It was a dream come true to be selected for this important trip. I am honored to have being in Japan as a Youth Ambassador of the U.S. government. I am very grateful that I was chosen among others by both the U.S. and Japanese governments to participate on this journey. Visiting Japan was my goal, my dream, and a target in life. When I received e-mail from Prof. Nagano regarding this trip, I thought, 'This is my opportunity.' When I read the part which read, 'We don't encourage students who are taking math and science classes...' I felt so sad. In my case, I was taking math classes. I discussed this trip with my uncle and he said, this was an opportunity and do not waste it. He told me to read a book about success, mediocrity, and motivation. I finished reading the book and I decided to go. I prefer to try it than never too. If I were not selected, I would be happy I tried. More challenges to apply for this trip arose, my professors, my manager, and most important my mom.

I was ready to beg to my Professors to allow me to go. I was prepared to be fired or even quit my job. I was ready to go against my mother's will. I was so surprised when my Professors did not complain about the trip. My manager just said, 'Go, I won't fire you. This is educational and a part of college.' My mom did not complain at all. She wished me luck and told me to be careful. The second part of the application was very difficult because there were many things to fill in. I did my best and filled in everything asked of me. I prayed and cried with all my heart in order to be selected for this trip. I am the type of person who moves mountains, sky and earth in order to obtain my goals. My mom tends to tell me what I can or cannot do. In a few words, this project affected me in my decision and encouraged me to obtain my goals by myself and not because my mom told me to.

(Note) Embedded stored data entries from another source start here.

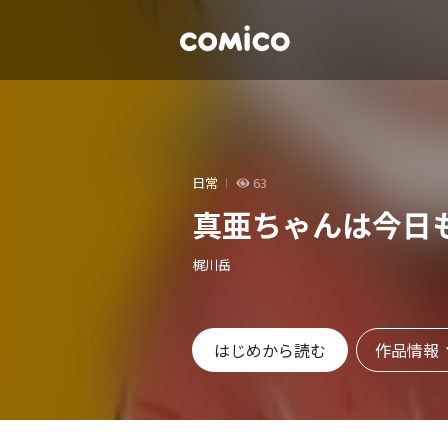
日常
63
真亜ちゃんは今日
梶川岳
作品情報
はじめから読む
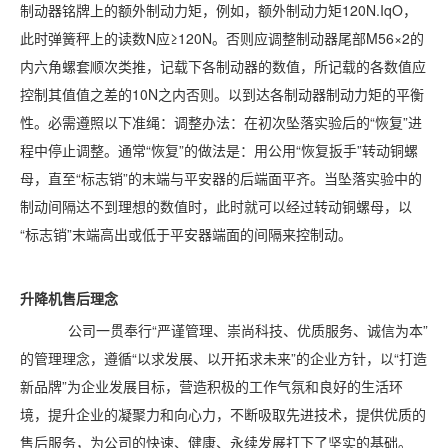
制动器铭牌上的额外制动力矩，例如，额外制动力矩120N.IqO，
此时弹簧秤上的读数N应≥120N。否则应调整制动器尾部M56×2的
内六角螺套顺次类推，记载下各制动器的数值，所记载的各数值应
控制其值值之差的10N之内否则。以到达各制动器制动力矩的平衡
性。必需遵照以下准绳：调整办法：在初次坠落实验后的“恢复”进
程中停止调整。通常“恢复”的做法是：用公用“恢复扳手”转动铜螺
母，直至“标志销”的末端与平安器的后端面平齐。当坠落实验中的
制动间隔达不到理想的数值时，此时就可以经过转动铜螺母，以
“标志销”末端高出或低于平安器端面的间隔来控制动。
升降机售后理念
公司一贯奉行“严谨管理、崇尚科技、优质服务、诚信为本”
的管理理念，遵循“以求发展、以开拓求未来”的企业方针，以“打造
新品牌”为企业发展目标，营造积极的工作气氛和良好的生活环
境，提升企业的凝聚力和向心力，不断吸取先进技术，提供优质的
售后服务，为公司的快速、健康、永续发展打下了坚实的基础。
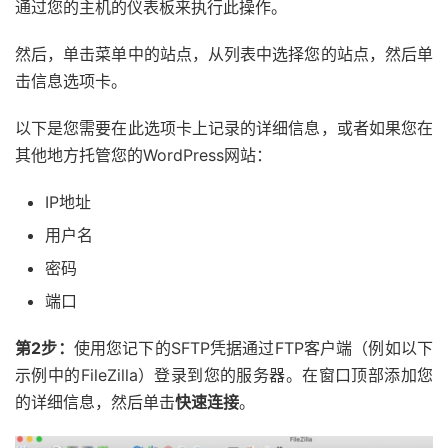
通过您的主机的仪表板来执行此操作。
然后，单击菜单中的站点，从列表中选择您的站点，然后单
击信息选项卡。
以下是您需要在此选项卡上记录的详细信息，或者如果您在
其他地方托管您的WordPress网站：
IP地址
用户名
密码
端口
第2步：
使用您记下的SFTP凭据通过FTP客户端（例如以下
示例中的FileZilla）登录到您的服务器。在窗口顶部添加您
的详细信息，然后单击
快速连接
。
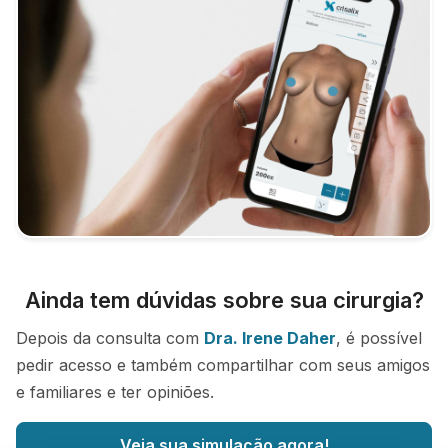
Ainda tem dúvidas sobre sua cirurgia?
Depois da consulta com
Dra. Irene Daher
, é possível
pedir acesso e também compartilhar com seus amigos
e familiares e ter opiniões.
Veja sua simulação agora!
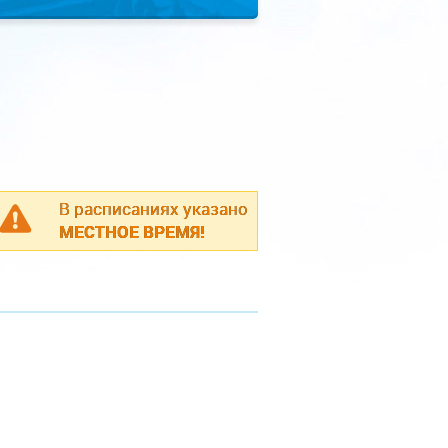
В расписаниях указано
МЕСТНОЕ ВРЕМЯ!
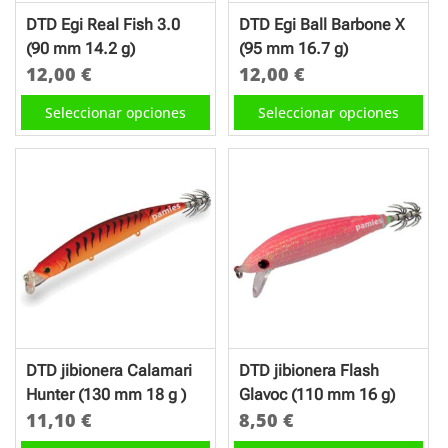
en
en
DTD Egi Real Fish 3.0
DTD Egi Ball Barbone X
la
la
(90 mm 14.2 g)
(95 mm 16.7 g)
página
página
12,00
€
12,00
€
de
de
Este
Este
Seleccionar opciones
Seleccionar opciones
producto
producto
producto
producto
tiene
tiene
múltiples
múltiples
variantes.
variantes.
Las
Las
opciones
opciones
se
se
pueden
pueden
elegir
elegir
en
en
DTD jibionera Calamari
DTD jibionera Flash
la
la
Hunter (130 mm 18 g )
Glavoc (110 mm 16 g)
página
página
11,10
€
8,50
€
de
de
Este
Este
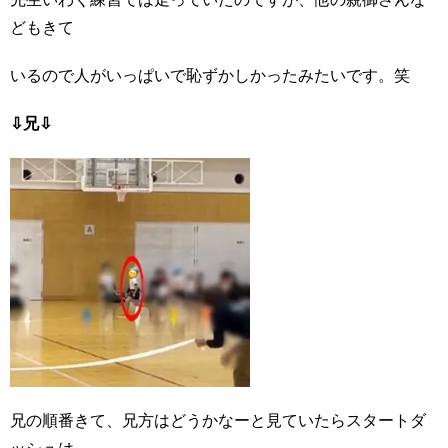
どもきて
いるので人がいっぱいで恥ずかしかったみたいです。笑
⇩兄⇩
兄の順番きて、兄方はどうかなーと見ていたらスタートダ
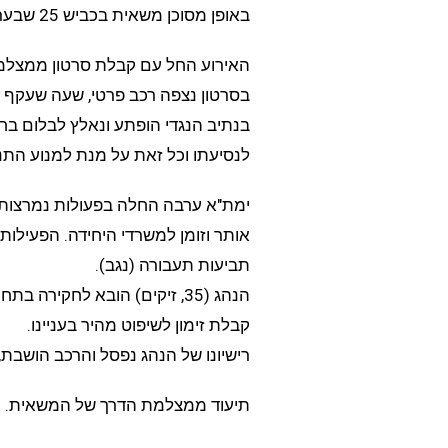
באופן מסוכן משאית בכביש 25 שבערבה.
האירוע החל עם קבלת סרטון ממצלמ
בסרטון נצפה רכב פרטי, שעה שעקף 
בנתיב הנגדי הופתע ונאלץ לבלום בח
לנסיעתו וכל זאת על מנת למנוע התנ
ימת"א ערבה החלה בפעולות נמרצות ל
אותר וזומן למשרדי היחידה. הפעילות
תביעות תעבורה (נגב).
הנהג (35, זיקים) הובא לחקיר
קבלת זימון לשיפוט מהיר בעניינו.
רישיונו של הנהג נפסל והרכב הושבת, שניה
תיעוד ממצלמת הדרך של המשאית.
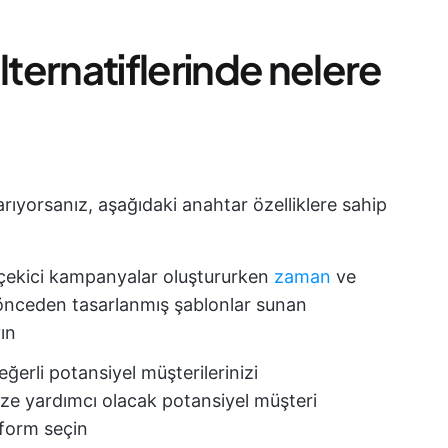
ternatiflerinde nelere
arıyorsanız, aşağıdaki anahtar özelliklere sahip
 çekici kampanyalar oluştururken
zaman
ve
i önceden tasarlanmış şablonlar sunan
ın
ğerli potansiyel müşterilerinizi
ze yardımcı olacak potansiyel müşteri
tform seçin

Since I was a child, I have fallen in love with Japanese culture. Now, I am more in love than before. I love how the cities are so clean. I love the people, the food, just everything. I noticed there were a lot of vending machines and bicycles. I love both of those things. After one of my dreams came true, I decided I want to study in Japan. I would like to continue with my studies in Japan and finish them there. Before receiving the e-mail of the trip, I was planning to study in Japan after my graduation. I really want to apply to a college and study hard in order to finish one of my goals.